Gordon Cormack | |
Nationality: | Canadian |
Workplaces: | Cheriton School of Computer Science, University of Waterloo |
Known For: | Programming languages, big data structures, information retrieval |
Gordon Villy Cormack is a professor emeritus in the David R. Cheriton School of Computer Science at the University of Waterloo and co-inventor of Dynamic Markov Compression.
Cormack's research with Maura R. Grossman[1] has been cited in cases of first impression in United States,[2] Ireland,[3] and (by reference) United Kingdom[4] approving the use of technology-assisted review in civil litigation.
Since 2001, he has been a program committee member of The Text Retrieval Conference (TREC). He was a coordinator of the TREC Total Recall Track (2015 - 2016),[5] as well as the TREC Legal Track (2010 - 2011),[6] and the TREC Spam Track (2005 - 2007).[7] Cormack is past president of the Conference on Email and Anti-Spam.

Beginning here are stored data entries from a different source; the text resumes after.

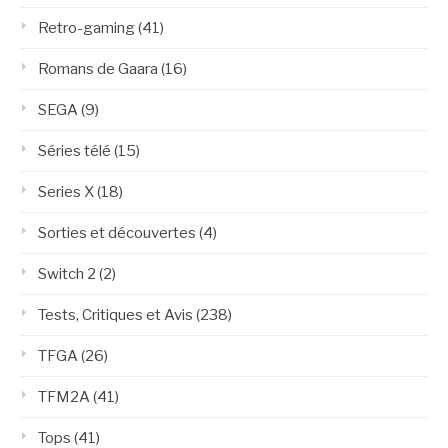
Retro-gaming
(41)
Romans de Gaara
(16)
SEGA
(9)
Séries télé
(15)
Series X
(18)
Sorties et découvertes
(4)
Switch 2
(2)
Tests, Critiques et Avis
(238)
TFGA
(26)
TFM2A
(41)
Tops
(41)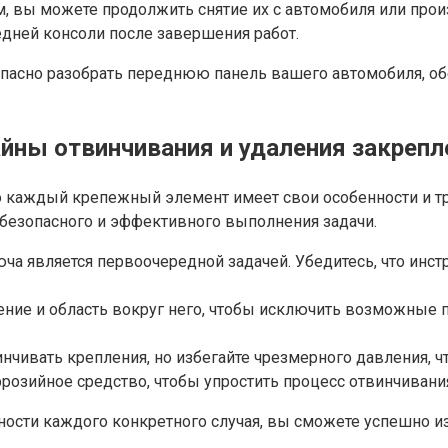
ам, вы можете продолжить снятие их с автомобиля или пр
едней консоли после завершения работ.
пасно разобрать переднюю панель вашего автомобиля, об
айны отвинчивания и удаления закрепл
то каждый крепежный элемент имеет свои особенности и т
безопасного и эффективного выполнения задачи.
ча является первоочередной задачей. Убедитесь, что инст
ление и область вокруг него, чтобы исключить возможные 
нчивать крепления, но избегайте чрезмерного давления, ч
ррозийное средство, чтобы упростить процесс отвинчива
ости каждого конкретного случая, вы сможете успешно и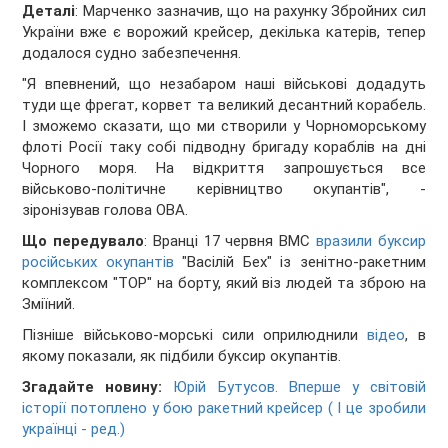
Деталі
: Марченко зазначив, що на рахунку Збройних сил
України вже є ворожий крейсер, декілька катерів, тепер
додалося судно забезпечення.
"Я впевнений, що незабаром наші військові додадуть
туди ще фрегат, корвет та великий десантний корабель.
І зможемо сказати, що ми створили у Чорноморському
флоті Росії таку собі підводну бригаду кораблів на дні
Чорного моря. На відкриття запрошується все
військово-політичне керівництво окупантів", -
зіронізував голова ОВА.
Що передувало
: Вранці 17 червня ВМС
вразили буксир
російських окупантів
"Васілій Бех" із зенітно-ракетним
комплексом "ТОР" на борту, який віз людей та зброю на
Зміїний.
Пізніше військово-морські сили оприлюднили
відео
, в
якому показали, як підбили буксир окупантів.
Згадайте новину:
Юрій Бутусов. Вперше у світовій
історії потоплено у бою ракетний крейсер ( І це зробили
українці - ред.)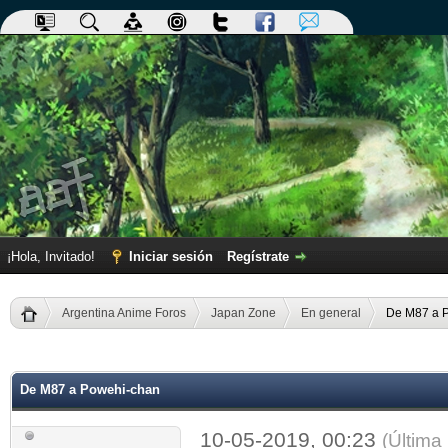
¡Hola, Invitado!
Iniciar sesión
Regístrate
Argentina Anime Foros
Japan Zone
En general
De M87 a 
dia
De M87 a Powehi-chan
10-05-2019, 00:23
(Última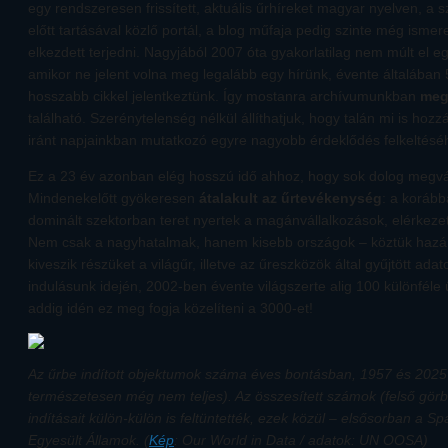
egy rendszeresen frissített, aktuális űrhíreket magyar nyelven, 
előtt tartásával közlő portál, a blog műfaja pedig szinte még ismer
elkezdett terjedni. Nagyjából 2007 óta gyakorlatilag nem múlt el e
amikor ne jelent volna meg legalább egy hírünk, évente általában 
hosszabb cikkel jelentkeztünk. Így mostanra archívumunkban
megk
található. Szerénytelenség nélkül állíthatjuk, hogy talán mi is hoz
iránt napjainkban mutatkozó egyre nagyobb érdeklődés felkeltés
Ez a 23 év azonban elég hosszú idő ahhoz, hogy sok dolog megvál
Mindenekelőtt gyökeresen
átalakult az űrtevékenység
: a korább
dominált szektorban teret nyertek a magánvállalkozások, elérkeze
Nem csak a nagyhatalmak, hanem kisebb országok – köztük hazá
kiveszik részüket a világűr, illetve az űreszközök által gyűjtött ad
indulásunk idején, 2002-ben évente világszerte alig 100 különféle 
addig idén ez meg fogja közelíteni a 3000-et!
Az űrbe indított objektumok száma éves bontásban, 1957 és 2025 k
természetesen még nem teljes). Az összesített számok (felső görb
indításait külön-külön is feltüntették, ezek közül – elsősorban a 
Egyesült Államok. (
Kép
: Our World in Data / adatok: UN OOSA)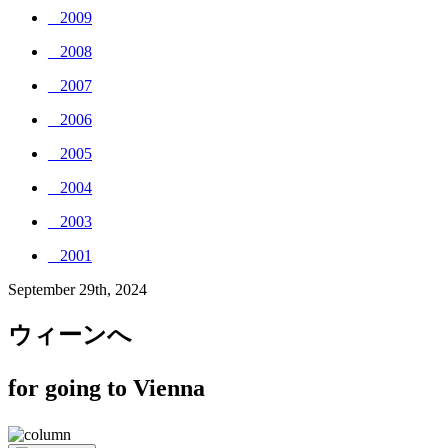
_ 2009
_ 2008
_ 2007
_ 2006
_ 2005
_ 2004
_ 2003
_ 2001
September 29th, 2024
ウィーンへ
for going to Vienna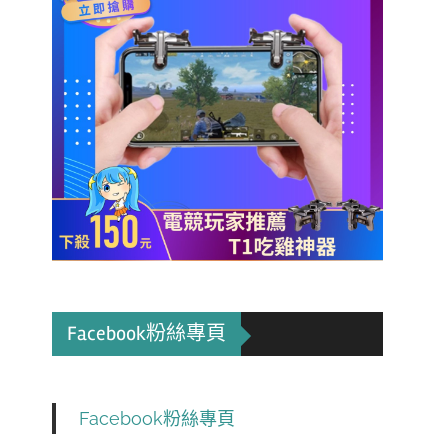
Facebook粉絲專頁
Facebook粉絲專頁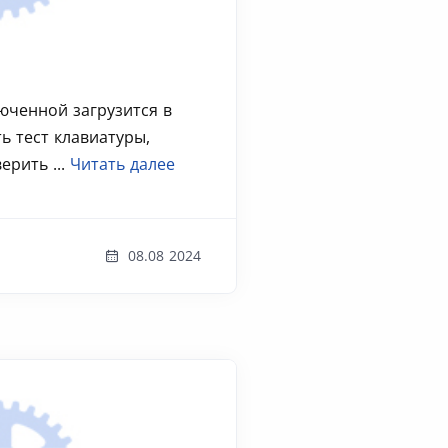
люченной загрузится в
ть тест клавиатуры,
ерить ...
Читать далее
08.08 2024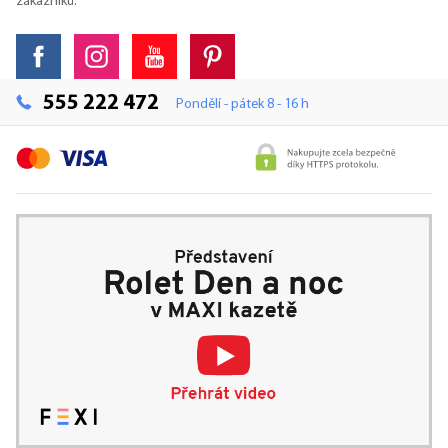
zákazníků.
555 222 472
Pondělí - pátek 8 - 16 h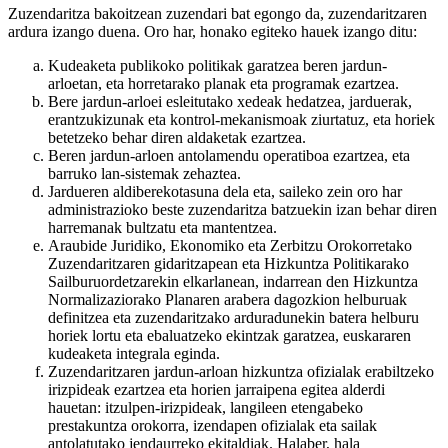
Zuzendaritza bakoitzean zuzendari bat egongo da, zuzendaritzaren
ardura izango duena. Oro har, honako egiteko hauek izango ditu:
Kudeaketa publikoko politikak garatzea beren jardun-
arloetan, eta horretarako planak eta programak ezartzea.
Bere jardun-arloei esleitutako xedeak hedatzea, jarduerak,
erantzukizunak eta kontrol-mekanismoak ziurtatuz, eta horiek
betetzeko behar diren aldaketak ezartzea.
Beren jardun-arloen antolamendu operatiboa ezartzea, eta
barruko lan-sistemak zehaztea.
Jardueren aldiberekotasuna dela eta, saileko zein oro har
administrazioko beste zuzendaritza batzuekin izan behar diren
harremanak bultzatu eta mantentzea.
Araubide Juridiko, Ekonomiko eta Zerbitzu Orokorretako
Zuzendaritzaren gidaritzapean eta Hizkuntza Politikarako
Sailburuordetzarekin elkarlanean, indarrean den Hizkuntza
Normalizaziorako Planaren arabera dagozkion helburuak
definitzea eta zuzendaritzako arduradunekin batera helburu
horiek lortu eta ebaluatzeko ekintzak garatzea, euskararen
kudeaketa integrala eginda.
Zuzendaritzaren jardun-arloan hizkuntza ofizialak erabiltzeko
irizpideak ezartzea eta horien jarraipena egitea alderdi
hauetan: itzulpen-irizpideak, langileen etengabeko
prestakuntza orokorra, izendapen ofizialak eta sailak
antolatutako jendaurreko ekitaldiak. Halaber, hala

From 1997 through 2010, Cormack coached Waterloo's ACM International Collegiate Programming Contest team, qualifying for the World Finals every year, winning the World Championship in 1999, and the North American Championship in 1998 and 2000.[8]
Cormack was a member of the International Olympiad in Informatics Scientific Committee from 2004 - 2011[9] and was the scientific director of IOI 2010 in Waterloo, Ontario.
Cormack received his B.Sc., M.Sc., and Ph.D. in computer science from University of Manitoba in 1977, 1978, and 1981, and was a faculty member in the McGill University School of Computer Science (1981 - 1983) before joining University of Waterloo in 1983.